── Records provided

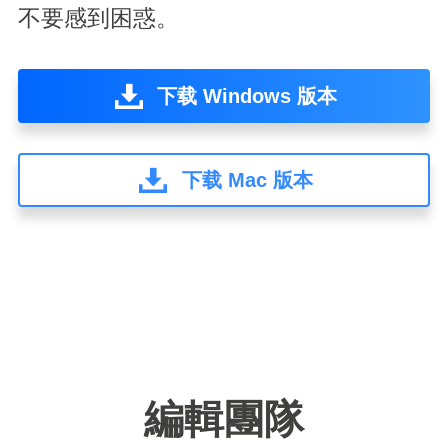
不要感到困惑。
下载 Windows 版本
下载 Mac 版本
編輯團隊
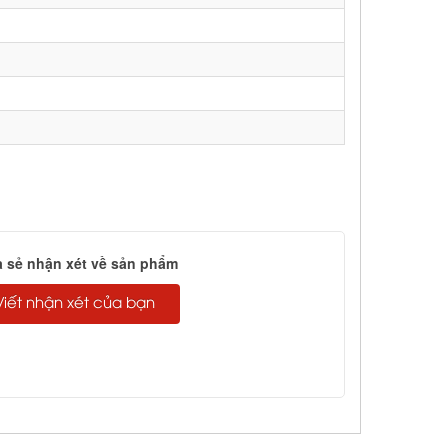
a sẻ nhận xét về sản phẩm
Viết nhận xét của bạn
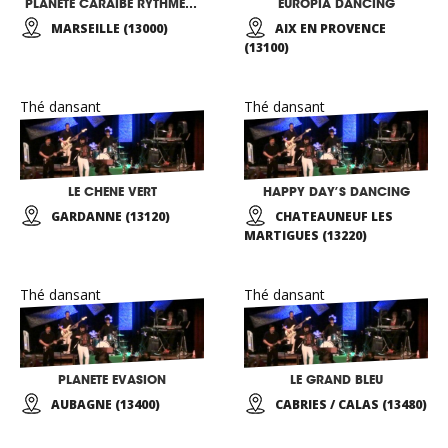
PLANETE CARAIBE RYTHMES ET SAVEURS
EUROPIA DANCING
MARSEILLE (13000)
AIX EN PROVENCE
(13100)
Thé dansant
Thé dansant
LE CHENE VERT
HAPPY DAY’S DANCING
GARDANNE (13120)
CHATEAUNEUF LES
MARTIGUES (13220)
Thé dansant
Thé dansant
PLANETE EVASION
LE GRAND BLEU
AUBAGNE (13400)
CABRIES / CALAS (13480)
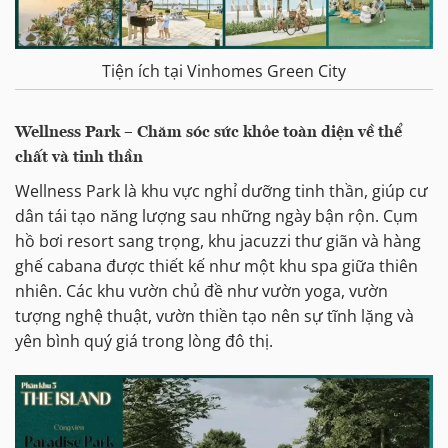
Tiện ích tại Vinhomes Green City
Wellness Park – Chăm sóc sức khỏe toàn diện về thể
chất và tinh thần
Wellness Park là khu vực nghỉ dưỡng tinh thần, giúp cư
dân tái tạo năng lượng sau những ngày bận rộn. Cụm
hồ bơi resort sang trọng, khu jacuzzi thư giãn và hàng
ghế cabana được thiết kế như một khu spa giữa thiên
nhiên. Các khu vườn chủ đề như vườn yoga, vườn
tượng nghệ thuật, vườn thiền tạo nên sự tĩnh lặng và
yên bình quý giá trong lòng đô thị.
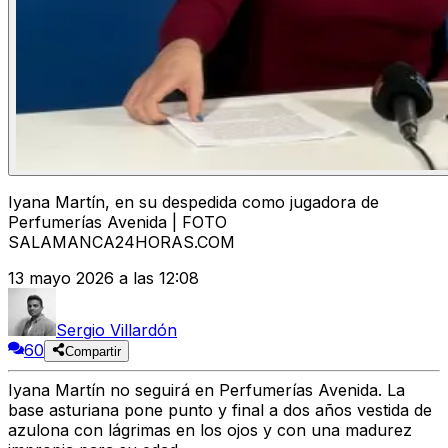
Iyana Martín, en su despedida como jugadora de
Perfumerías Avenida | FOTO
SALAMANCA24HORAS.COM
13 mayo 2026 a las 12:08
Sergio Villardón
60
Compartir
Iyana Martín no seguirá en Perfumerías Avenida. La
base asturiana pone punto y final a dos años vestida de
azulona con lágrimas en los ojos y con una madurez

────

Directions: Copy every line of text from the rows above without changing a character, and leave the pictures out.

Response to this exercise:
不要感到困惑。
下载 Windows 版本
下载 Mac 版本
編輯團隊
a sẻ nhận xét về sản phẩm
Viết nhận xét của bạn
PLANETE CARAIBE RYTHMES ET SAVEURS
EUROPIA DANCING
MARSEILLE (13000)
AIX EN PROVENCE
(13100)
Thé dansant
Thé dansant
LE CHENE VERT
HAPPY DAY’S DANCING
GARDANNE (13120)
CHATEAUNEUF LES
MARTIGUES (13220)
Thé dansant
Thé dansant
PLANETE EVASION
LE GRAND BLEU
AUBAGNE (13400)
CABRIES / CALAS (13480)
Tiện ích tại Vinhomes Green City
Wellness Park – Chăm sóc sức khỏe toàn diện về thể
chất và tinh thần
Wellness Park là khu vực nghỉ dưỡng tinh thần, giúp cư
dân tái tạo năng lượng sau những ngày bận rộn. Cụm
hồ bơi resort sang trọng, khu jacuzzi thư giãn và hàng
ghế cabana được thiết kế như một khu spa giữa thiên
nhiên. Các khu vườn chủ đề như vườn yoga, vườn
tượng nghệ thuật, vườn thiền tạo nên sự tĩnh lặng và
yên bình quý giá trong lòng đô thị.
Iyana Martín, en su despedida como jugadora de
Perfumerías Avenida | FOTO
SALAMANCA24HORAS.COM
13 mayo 2026 a las 12:08
Sergio Villardón
60
Compartir
Iyana Martín no seguirá en Perfumerías Avenida. La
base asturiana pone punto y final a dos años vestida de
azulona con lágrimas en los ojos y con una madurez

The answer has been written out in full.